Wechsel in der EU-Kommission: Personalrochade als Politikum

Dem niederländischen EU-Klimakommissar Timmermans folgt der Slowake Maroš Šefčovič. Auf Ursula von der Leyen kommen Probleme zu.

Ursula von der Leyen vor der blauen EU-Fahne mit gelben Sternen

Kann sich in der Klimapolitik nicht mehr hinter Timmermans verstecken: Ursula von der Leyen Foto: Philipp von Ditfurth/dpa

Brüssel taz | Wachwechsel in der Europäischen Kommission: Zehn Monate vor der Europawahl im Juni 2024 verlässt einer der profiliertesten EU-Politiker, der niederländische Klimakommissar Frans Timmermans, die Brüsseler Behörde. Seinen Job übernimmt der slowakische EU-Kommissar Maroš Šefčovič, wie Kommissionspräsidentin Ursula von der Leyen am Dienstagabend mitteilte.

Die scheinbar simple Personalrochade ist ein Politikum. Timmermans geht im Streit mit der Europäischen Volkspartei – der politischen Familie von der Leyens. Die EVP hatte seine Klimapolitik als angeblich industriefeindlich attackiert. Deshalb war auch sein Verhältnis zu von der Leyen angespannt. Die CDU-Politikerin ließ den Sozialdemokraten im Regen stehen.

Nun verlässt Timmermans Brüssel.
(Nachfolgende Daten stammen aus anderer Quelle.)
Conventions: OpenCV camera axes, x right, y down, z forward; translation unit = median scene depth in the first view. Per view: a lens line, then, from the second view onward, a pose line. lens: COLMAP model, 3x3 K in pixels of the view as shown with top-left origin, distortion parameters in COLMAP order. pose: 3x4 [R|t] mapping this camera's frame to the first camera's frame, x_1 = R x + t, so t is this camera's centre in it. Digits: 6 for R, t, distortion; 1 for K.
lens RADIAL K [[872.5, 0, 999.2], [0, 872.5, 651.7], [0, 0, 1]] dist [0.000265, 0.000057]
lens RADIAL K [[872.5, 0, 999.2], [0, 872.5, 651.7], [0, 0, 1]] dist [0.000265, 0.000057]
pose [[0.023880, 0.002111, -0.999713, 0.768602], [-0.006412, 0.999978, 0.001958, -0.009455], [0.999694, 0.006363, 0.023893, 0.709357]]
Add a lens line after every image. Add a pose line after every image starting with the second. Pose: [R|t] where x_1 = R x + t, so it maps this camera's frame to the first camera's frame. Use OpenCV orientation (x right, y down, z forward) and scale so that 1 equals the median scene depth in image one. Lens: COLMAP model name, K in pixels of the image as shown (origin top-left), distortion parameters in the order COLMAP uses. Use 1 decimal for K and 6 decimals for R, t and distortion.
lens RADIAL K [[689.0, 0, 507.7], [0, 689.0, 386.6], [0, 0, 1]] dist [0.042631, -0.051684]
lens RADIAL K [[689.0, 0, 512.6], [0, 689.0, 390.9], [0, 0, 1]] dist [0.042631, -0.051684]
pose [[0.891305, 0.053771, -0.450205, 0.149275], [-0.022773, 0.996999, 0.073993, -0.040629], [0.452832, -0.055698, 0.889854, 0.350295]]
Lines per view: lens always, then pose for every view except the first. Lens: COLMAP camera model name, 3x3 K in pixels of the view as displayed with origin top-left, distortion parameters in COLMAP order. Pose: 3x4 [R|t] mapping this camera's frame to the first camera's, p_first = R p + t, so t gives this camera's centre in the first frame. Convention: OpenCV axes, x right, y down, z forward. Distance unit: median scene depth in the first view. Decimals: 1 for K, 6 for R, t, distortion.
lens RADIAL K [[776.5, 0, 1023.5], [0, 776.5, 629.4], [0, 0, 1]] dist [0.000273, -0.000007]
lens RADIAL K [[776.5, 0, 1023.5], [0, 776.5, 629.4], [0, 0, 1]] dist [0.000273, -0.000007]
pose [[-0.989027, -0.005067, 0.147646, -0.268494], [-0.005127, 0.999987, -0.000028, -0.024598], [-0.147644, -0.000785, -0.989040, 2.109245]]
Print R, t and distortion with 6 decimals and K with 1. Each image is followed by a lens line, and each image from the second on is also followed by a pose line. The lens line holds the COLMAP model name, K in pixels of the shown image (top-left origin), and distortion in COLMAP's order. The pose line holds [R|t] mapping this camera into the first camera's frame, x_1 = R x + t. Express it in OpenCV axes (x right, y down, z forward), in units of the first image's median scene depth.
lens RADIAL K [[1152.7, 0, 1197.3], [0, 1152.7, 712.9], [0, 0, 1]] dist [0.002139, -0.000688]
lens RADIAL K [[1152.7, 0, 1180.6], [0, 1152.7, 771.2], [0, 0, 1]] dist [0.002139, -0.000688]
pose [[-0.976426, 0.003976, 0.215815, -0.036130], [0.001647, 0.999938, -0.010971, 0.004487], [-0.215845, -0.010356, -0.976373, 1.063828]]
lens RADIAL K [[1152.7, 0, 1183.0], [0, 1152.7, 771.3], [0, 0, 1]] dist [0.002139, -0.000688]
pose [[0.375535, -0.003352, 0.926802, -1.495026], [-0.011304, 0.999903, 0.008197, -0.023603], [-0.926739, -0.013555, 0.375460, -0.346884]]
Bei der niederländischen Parlamentswahl im Herbst will er als Spitzenkandidat der Sozialdemokraten und der Grünen antreten. Sein Amtsnachfolger Šefčovič dürfte sich schwertun, die Lücke zu füllen. Er gilt als farbloser Ausputzer vom Dienst. Zuletzt war er für „politische Koordinierung“ zuständig und auf der EU-Bühne fast unsichtbar.

Der 57-Jährige muss die Gesetzesvorhaben des „European Green Deal“ zu Ende führen. In der Pipeline ist noch ein Gesetz über nachhaltige Lebensmittel und die Reform der Chemikaliengesetzgebung Reach. Zudem soll er die Klimabilanz der EU im Europawahlkampf verteidigen. Keine leichte Aufgabe, wie sich an Deutschland zeigt: Im größten EU-Land werden wohl die Klimaziele für 2030 verfehlt.

Nichts als Personalprobleme

Auch auf von der Leyen kommt Ärger zu. Sie hat den „European Green Deal“ 2019 nach ihrer umstrittenen Wahl persönlich ausgerufen und kann sich nun nicht mehr hinter Timmermans verstecken. Der wortgewaltige Niederländer verstand es, seiner Chefin den Rücken freizuhalten und die europäischen Sozialdemokraten und die Gewerkschaften einzubinden.

Von der Leyen muss zudem zwei weitere Personalfragen klären. Zum einen fehlt nach Timmermans’ Abgang ein niederländischer EU-Kommissar. Wann und wen die scheidende Regierung in Den Haag nominiert, ist offen. Der oder die Kandidatin muss nicht nur zu von der Leyen passen, sondern auch dem EU-Parlament ge­fallen.

Zum anderen droht der nächste Abgang: Wettbewerbskommissarin Margrethe Vestager. Die Dänin möchte den scheidenden Chef der Europäischen Investitionsbank ablösen, den Deutschen Werner Hoyer (FDP). Kommt es so, ist von der Leyen fast allein zu Haus.

In der Kommission gilt nur noch der Franzose Thierry Breton als Schwergewicht. Der Binnenmarkt-Kommissar hat sich im Kampf gegen die US-Internetriesen und bei der Aufrüstung der einstigen Friedensunion EU profiliert. Er könnte sich 2024 um die Leitung der nächsten Kommission bewerben – wie von der Leyen.